JISAO is expanding the scope of its research, and projects will focus on:
“JISAO has a long and distinguished record of environmental research carried out in the public interest. This new cooperative agreement upholds the strong partnership with the NOAA laboratories in Seattle, allowing more than 120 University of Washington employees to continue research on topics such as climate change, ocean acidification, marine ecosystems, the health of Puget Sound, and tsunamis,” said Dennis Hartmann, interim dean of the University of Washington’s College of the Environment. “These issues are of vital importance to the citizens of the Pacific Northwest and the nation.”
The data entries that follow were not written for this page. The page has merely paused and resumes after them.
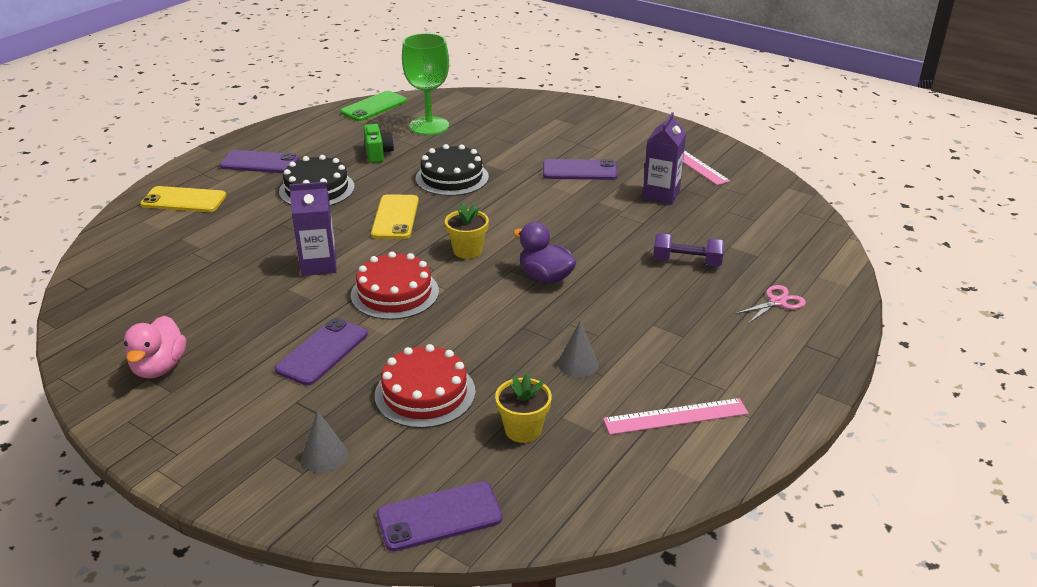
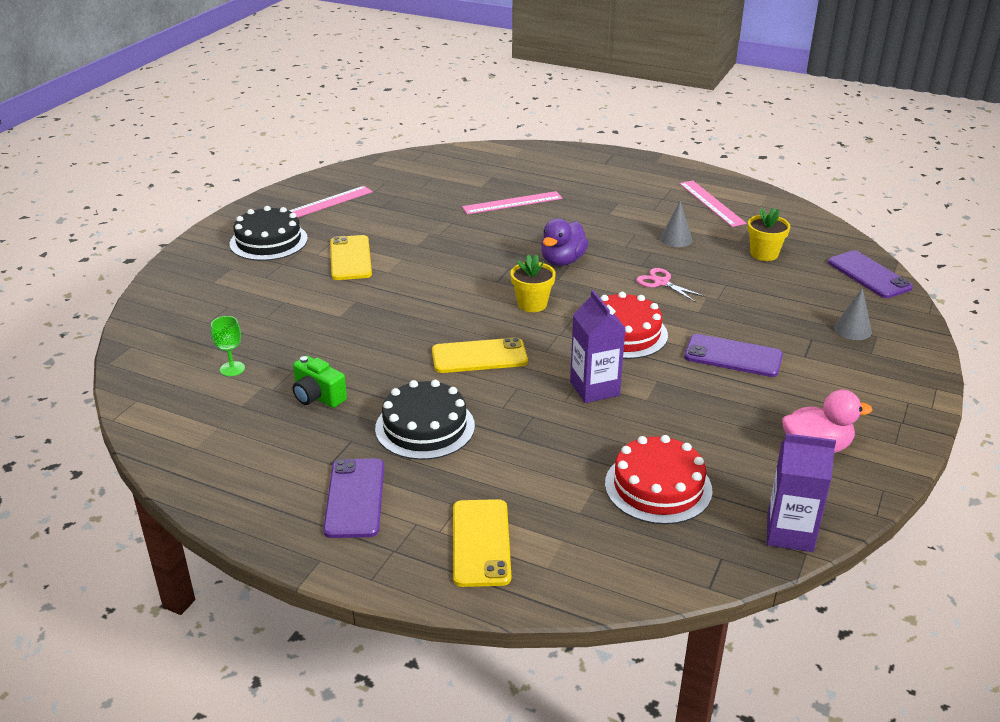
camera: 100 degrees left, 0 degrees up
(374, 107) = (159, 428): green phone -> none
(378, 153) = (318, 397): green camera -> green camera turned 120 degrees counterclockwise
(425, 393) = (752, 297): red cake -> red cake (658, 487)
(429, 126) = (232, 369): green goblet -> green goblet, size x0.45
(452, 177) = (378, 332): black cake -> black cake (268, 241)
(579, 170) = (350, 258): purple phone -> yellow phone
(661, 195) = (396, 216): purple carton -> purple carton (790, 533)
(687, 262) = (512, 203): purple dumbbell -> pink ruler
(778, 302) = (556, 170): pink scissors -> pink scissors (661, 282)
Total NOAA funding varies annually and is based on the number of projects the university proposes and NOAA approves.
NOAA supports cooperative institutes to promote research, education, training, and outreach aligned with its mission. Cooperative institutes also coordinate resources among all non-government partners and promote the involvement of students and post-doctoral scientists in NOAA-funded research. This unique setting provides NOAA the benefit of working with complimentary capabilities of a research institution that contribute to NOAA-related sciences ranging from satellite climatology and fisheries biology to atmospheric chemistry and coastal ecology.